The Forensic Accounting Masters Degree provides one of the fastest tickets to career success. Forensic Accounting was recently listed by Yahoo as one of the highest-paid professions, and numerous publications have listed Forenic Acounting as a hot carrer opportunity. It’s surely the hottest area in Accounting.
One great thing about Forensic Accounting is that it involves exciting work. It’s not the old-school boring accounting that focuses on debit and credits, but rather it involves exciting areas such as fraud investigation, litigation support, business and divorce valuations, dispute resolution, and expert testimony.
The great secret about Forensic Accounting is that it as a relatively easy field to get into. All it takes to start is a bachelor’s degree from a regionally-accredited university. With such a degree, students can enter into an online forensic accounting masters program that offers a concentration in Forensic Accounting. Such a program can be completed within a mere two years. In all cases, it’s best to take such a degree program in a business school that is accredited by the AACSB, the the organization most widely known for business school accreditation. See, for example the Masters of Accounting Degree: Online Forensic Accounting Program at Florida Atlantic University. The usual degree title for such a graduate degree program may be something similar to Masters of Accounting, or Masters in Accounting, with a major in forensic accounting. Even though the program might be offered online, the title of the degree generally won’t include the word “online.” therefore, you won’t find any degrees with a title that says Online Masters of Accounting or Online Masters in Accounting. However, you will find degree titles that don’t include the “s” in Masters. For example, Master of Accounting and Master in Accounting are titles typically used in practice.
Forensic accounting involves the application of investigative techniques help resolve financial issues in a manner that meets standards applicable to courts of law. Forensic Accounting is not limited to the use of financial investigations that result in criminal and civi prosecution; the investigation and its results must always, however, satisfy the requirements of the civil or criminal court that has jurisdiction.
Fraud investigations are an important part of the routine work for many forensic accountatnts. Fraud is the consequence of misleading, intentional actions or inaction (including misleading statements and the omission of relevant information) to gain an over an individual, group of individuals, or an entity. Forensic Accounting is much broader than fraud investigation; it also includes services related to business acquisitions, dispute resolution, asset and liability valuation, and the determination of lost profits.
Defining the words forensic and accounting can facilitate a deeper understanding of forensic accounting. The word forensic suggests applicability to courts of law. The word Accounting suggests the recording, classifying, and summarizing of economic events in a logical manner for the purpose of providing financial information for decision making. But when these two words are combined, a strong unified concept emerges – the use of both accounting and non-accounting information to to support arguments made in court.
How does forensic accounting differ from traditional accounting? Traditional accounting involves acquiring and organizing financial data for decision makers. Accounting involves at least seven areas, including financial accounting, management accounting, information systems and technology, taxation, consulting, internal and external auditing, and forensic accounting. Each has its own distinct purpose. For example, financial accounting provides information to external users, such as investors, creditors, and government regulators about the status of a company and the results of its operations. {One the other hand|In a different vein, the purpose of managerial accounting is to provide relevant information to users inside the company so that the profitability of operations can be monitored and enhanced.
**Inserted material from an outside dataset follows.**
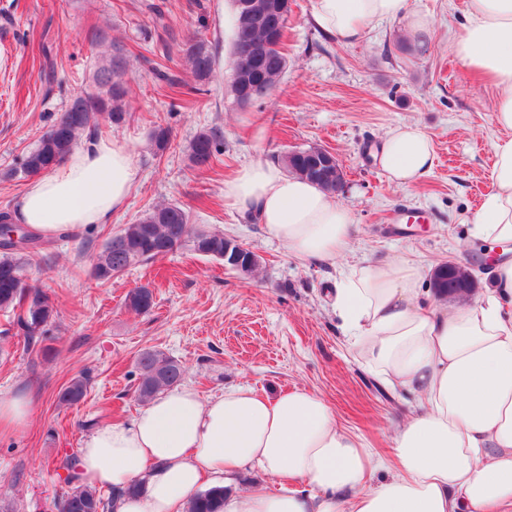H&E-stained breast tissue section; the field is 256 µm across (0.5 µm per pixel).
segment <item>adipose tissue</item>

Of all the areas of accounting mentioned above, perhaps auditing most closely resembles forensic accounting, particularly in the area of fraud examination. Auditing can be further divided into two categories: internal and external. Internal auditing is the process by which a company’s operations are verified by employees of the company known as internal auditors. Conversely, external auditors are not employees of the company; rather they are independent Certified Public Accountants, and their principal task is to certifiy that the financial statements of the company fairly present, in all material respects, financial position, results of operations, and cash flows in accordance with generally accepted accounting principles.
The leading organization of Certified Public Accountants (CPAs) – the American Institute of Certified Public Accountants (AICPA) – classifies Forensic Accounting into two categories:
1. Investigative services that may or may not lead to courtroom testimony, and 2. Litigation services that recognize the role of the accountant as an expert, consultant, or other role.
The first of these services encompasses those of the fraud examiner. Fraud examination involves the detection, prevention, and control of fraud, defalcation, and misrepresentation. The second of these services encompases testimony of a fraud examiner as well as forensic accounting services offered to resolve valuation issues, such as those experienced in divorce cases.